Una cerveza Crowley a la salud de La Bestia
/El mismísimo Charles Dickens, en uno de los periódicos que dirigía, menciona el nombre de Crowley. Lo que viene a decir es que, a mediados del siglo XIX, en Londres era habitual tomarte un sándwich junto a una buena pinta en las cervecerías que la familia Crowley tenía y donde se servía su propia cerveza. Edward Crowley, padre de Aleister, heredó de su padre, también llamado Edward, una próspera empresa cervecera que, además, introdujo y popularizó acompañar un buen trago con un sandwich de jamón o queso, algo tremendamente popular sobre todo entre los oficinistas, que pagaban unos cuatro peniques por todo.
La familia era estricta y rígida, algo así como «hombres piadosos», todos ellos pertenecientes a la secta de la Hermandad de Plymouth. Trabajaron duro y abrieron varios locales en Croydon y Alton.
El negocio cervecero había continuado la labor de Alton Brewery, maestro cervecero que desde 1763 contaba con su propia fábrica de cervezas. Sin embargo, en 1821 pasó a manos del clan Crowley, concretamente a Abraham Crowley. Edward, el padre de Aleister, se retiró y decidió no continuar con la empresa, pero para entonces esta ya había dado grandes beneficios.

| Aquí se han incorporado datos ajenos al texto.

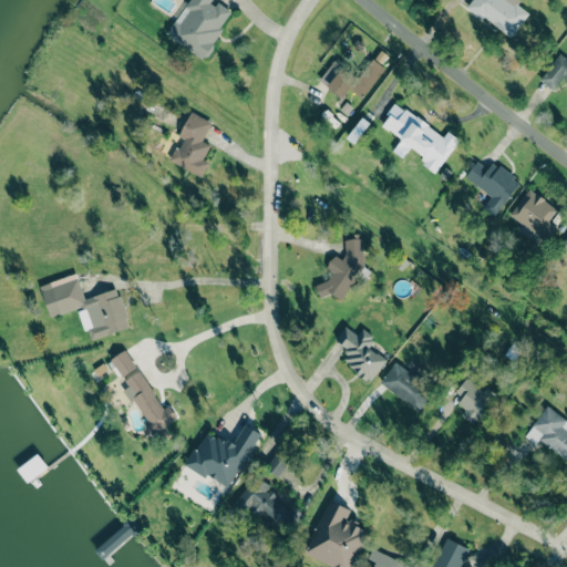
[(214,0),(189,0),(166,34),(203,60),(233,14),(214,1),(214,0)]
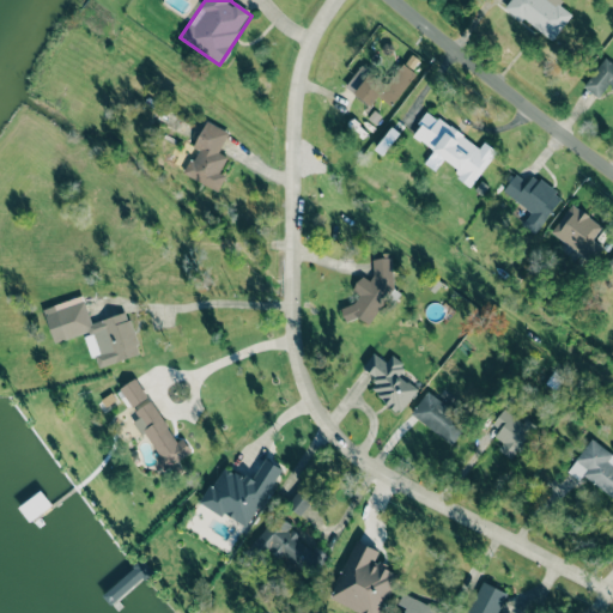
[(504,6),(508,0),(557,0),(574,12),(552,40),(504,6)]
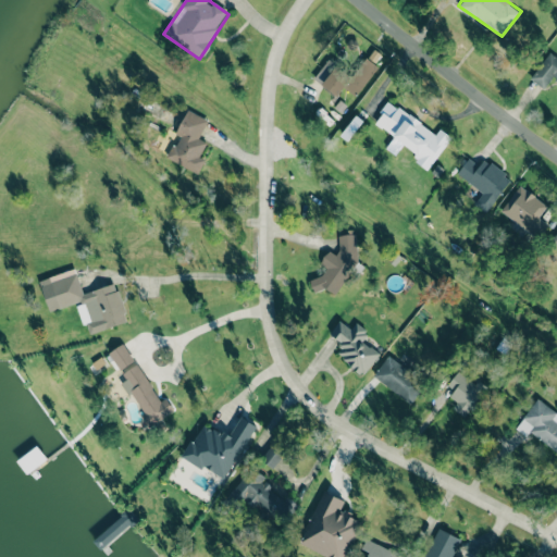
[(531,77),(552,51),(556,56),(556,75),(553,75),(543,87),(531,77)]
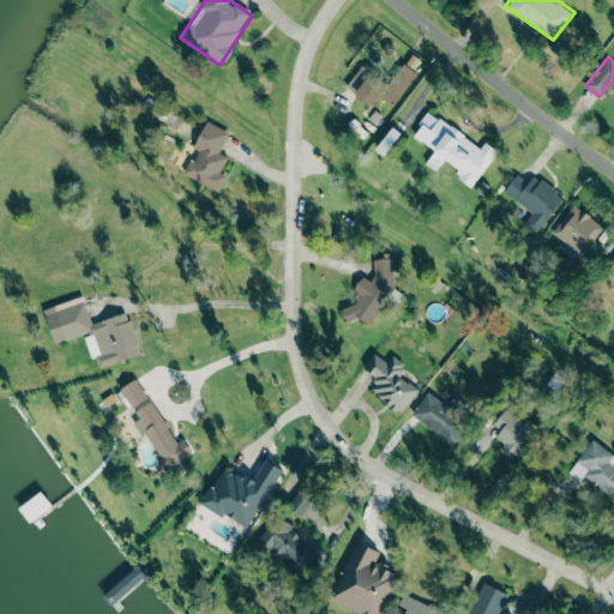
[(363,65),(345,86),(371,107),(379,96),(392,107),(417,74),(402,62),(386,83),(363,65)]
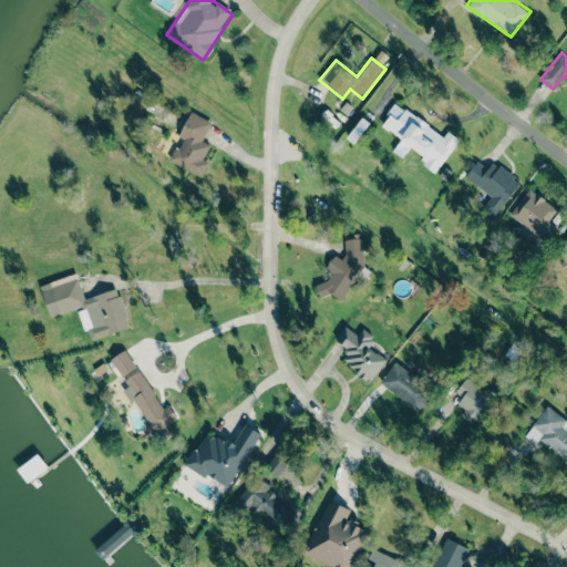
[(425,157),(421,163),(435,174),(460,140),(447,131),(444,136),(405,109),(398,120),(390,114),(382,125),(425,157)]
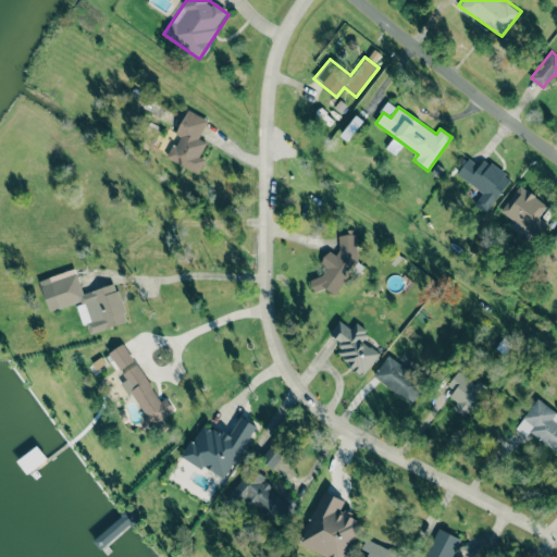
[(208,120),(187,110),(175,134),(178,135),(168,159),(198,174),(205,160),(199,158),(207,143),(199,139),(208,120)]
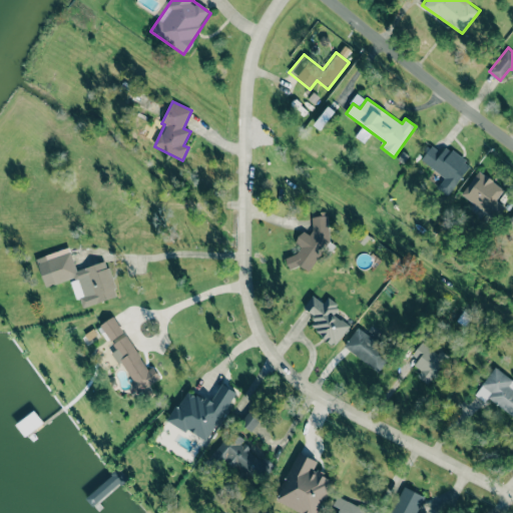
[(437,188),(449,196),(470,163),(445,147),(442,152),(431,145),(421,161),(445,176),(437,188)]
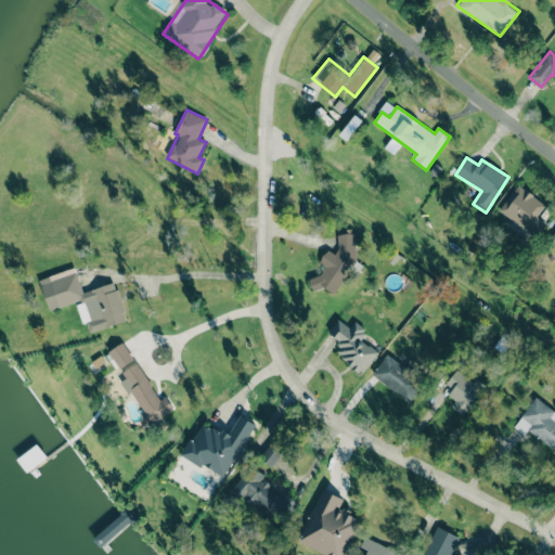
[(499,211),(534,236),(545,222),(537,217),(545,205),(517,184),(499,211)]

No estaba interesado en el alcohol, sino en el final de los tiempos y la resurrección, y fue autor de numerosos panfletos que alertaban de la inminencia de un desastre.
Aleister se crió con toda clase de lujos, pero acabó dilapidando la fortuna: «Me enseñaron a esperar todos los lujos posibles —cuenta el propio Aleister en su autobiografía—. Nada era demasiado bueno para mí... Cuando entré en poder de mi fortuna (a los veintiún años) no estaba preparado en absoluto para usarla con la prudencia habitual, y todos los vicios inherentes a mi educación encontraron el terreno apropiado para desarrollarse».
En la actualidad, las botellas de cerveza Crowley son perseguidas por los coleccionistas, thelemitas o no.